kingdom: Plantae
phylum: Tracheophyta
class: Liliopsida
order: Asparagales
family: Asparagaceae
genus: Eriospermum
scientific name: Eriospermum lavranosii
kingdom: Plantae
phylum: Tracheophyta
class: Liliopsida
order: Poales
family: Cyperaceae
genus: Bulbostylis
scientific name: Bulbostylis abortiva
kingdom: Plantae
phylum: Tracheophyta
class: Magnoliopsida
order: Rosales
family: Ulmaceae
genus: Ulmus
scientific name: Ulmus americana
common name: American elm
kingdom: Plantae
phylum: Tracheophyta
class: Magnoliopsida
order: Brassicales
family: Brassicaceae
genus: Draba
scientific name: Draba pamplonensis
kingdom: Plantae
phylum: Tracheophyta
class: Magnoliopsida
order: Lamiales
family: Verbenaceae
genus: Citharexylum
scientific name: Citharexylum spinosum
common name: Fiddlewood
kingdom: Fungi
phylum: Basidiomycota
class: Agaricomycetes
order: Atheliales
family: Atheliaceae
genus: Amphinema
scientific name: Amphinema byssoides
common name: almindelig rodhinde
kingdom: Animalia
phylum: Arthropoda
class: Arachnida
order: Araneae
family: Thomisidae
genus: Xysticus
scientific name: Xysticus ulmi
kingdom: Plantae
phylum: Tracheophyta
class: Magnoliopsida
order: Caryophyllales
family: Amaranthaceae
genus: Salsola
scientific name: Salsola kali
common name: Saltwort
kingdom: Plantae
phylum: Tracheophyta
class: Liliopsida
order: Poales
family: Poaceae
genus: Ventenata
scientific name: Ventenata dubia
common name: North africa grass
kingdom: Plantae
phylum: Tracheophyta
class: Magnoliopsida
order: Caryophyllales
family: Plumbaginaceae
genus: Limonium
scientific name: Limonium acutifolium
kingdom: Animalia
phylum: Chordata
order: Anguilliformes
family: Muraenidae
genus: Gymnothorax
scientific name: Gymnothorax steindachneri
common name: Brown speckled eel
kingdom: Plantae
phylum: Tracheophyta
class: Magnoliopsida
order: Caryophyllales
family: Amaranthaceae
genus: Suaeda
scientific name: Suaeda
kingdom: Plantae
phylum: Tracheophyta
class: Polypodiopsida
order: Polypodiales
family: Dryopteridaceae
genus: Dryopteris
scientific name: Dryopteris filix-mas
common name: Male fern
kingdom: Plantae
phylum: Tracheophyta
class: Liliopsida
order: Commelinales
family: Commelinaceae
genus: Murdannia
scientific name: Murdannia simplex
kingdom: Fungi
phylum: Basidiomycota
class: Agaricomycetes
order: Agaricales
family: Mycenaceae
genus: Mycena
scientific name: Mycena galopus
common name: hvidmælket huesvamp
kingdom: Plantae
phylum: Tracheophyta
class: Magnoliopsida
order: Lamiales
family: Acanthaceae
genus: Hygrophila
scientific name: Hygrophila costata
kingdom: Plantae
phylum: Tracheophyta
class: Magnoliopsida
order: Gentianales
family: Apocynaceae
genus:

◆ PROBLEM STATEMENT
Reproduce the listing above line for line, with no changes.

◆ RESULT OF THE TASK
kingdom: Plantae
phylum: Tracheophyta
class: Liliopsida
order: Asparagales
family: Asparagaceae
genus: Eriospermum
scientific name: Eriospermum lavranosii
kingdom: Plantae
phylum: Tracheophyta
class: Liliopsida
order: Poales
family: Cyperaceae
genus: Bulbostylis
scientific name: Bulbostylis abortiva
kingdom: Plantae
phylum: Tracheophyta
class: Magnoliopsida
order: Rosales
family: Ulmaceae
genus: Ulmus
scientific name: Ulmus americana
common name: American elm
kingdom: Plantae
phylum: Tracheophyta
class: Magnoliopsida
order: Brassicales
family: Brassicaceae
genus: Draba
scientific name: Draba pamplonensis
kingdom: Plantae
phylum: Tracheophyta
class: Magnoliopsida
order: Lamiales
family: Verbenaceae
genus: Citharexylum
scientific name: Citharexylum spinosum
common name: Fiddlewood
kingdom: Fungi
phylum: Basidiomycota
class: Agaricomycetes
order: Atheliales
family: Atheliaceae
genus: Amphinema
scientific name: Amphinema byssoides
common name: almindelig rodhinde
kingdom: Animalia
phylum: Arthropoda
class: Arachnida
order: Araneae
family: Thomisidae
genus: Xysticus
scientific name: Xysticus ulmi
kingdom: Plantae
phylum: Tracheophyta
class: Magnoliopsida
order: Caryophyllales
family: Amaranthaceae
genus: Salsola
scientific name: Salsola kali
common name: Saltwort
kingdom: Plantae
phylum: Tracheophyta
class: Liliopsida
order: Poales
family: Poaceae
genus: Ventenata
scientific name: Ventenata dubia
common name: North africa grass
kingdom: Plantae
phylum: Tracheophyta
class: Magnoliopsida
order: Caryophyllales
family: Plumbaginaceae
genus: Limonium
scientific name: Limonium acutifolium
kingdom: Animalia
phylum: Chordata
order: Anguilliformes
family: Muraenidae
genus: Gymnothorax
scientific name: Gymnothorax steindachneri
common name: Brown speckled eel
kingdom: Plantae
phylum: Tracheophyta
class: Magnoliopsida
order: Caryophyllales
family: Amaranthaceae
genus: Suaeda
scientific name: Suaeda
kingdom: Plantae
phylum: Tracheophyta
class: Polypodiopsida
order: Polypodiales
family: Dryopteridaceae
genus: Dryopteris
scientific name: Dryopteris filix-mas
common name: Male fern
kingdom: Plantae
phylum: Tracheophyta
class: Liliopsida
order: Commelinales
family: Commelinaceae
genus: Murdannia
scientific name: Murdannia simplex
kingdom: Fungi
phylum: Basidiomycota
class: Agaricomycetes
order: Agaricales
family: Mycenaceae
genus: Mycena
scientific name: Mycena galopus
common name: hvidmælket huesvamp
kingdom: Plantae
phylum: Tracheophyta
class: Magnoliopsida
order: Lamiales
family: Acanthaceae
genus: Hygrophila
scientific name: Hygrophila costata
kingdom: Plantae
phylum: Tracheophyta
class: Magnoliopsida
order: Gentianales
family: Apocynaceae
genus:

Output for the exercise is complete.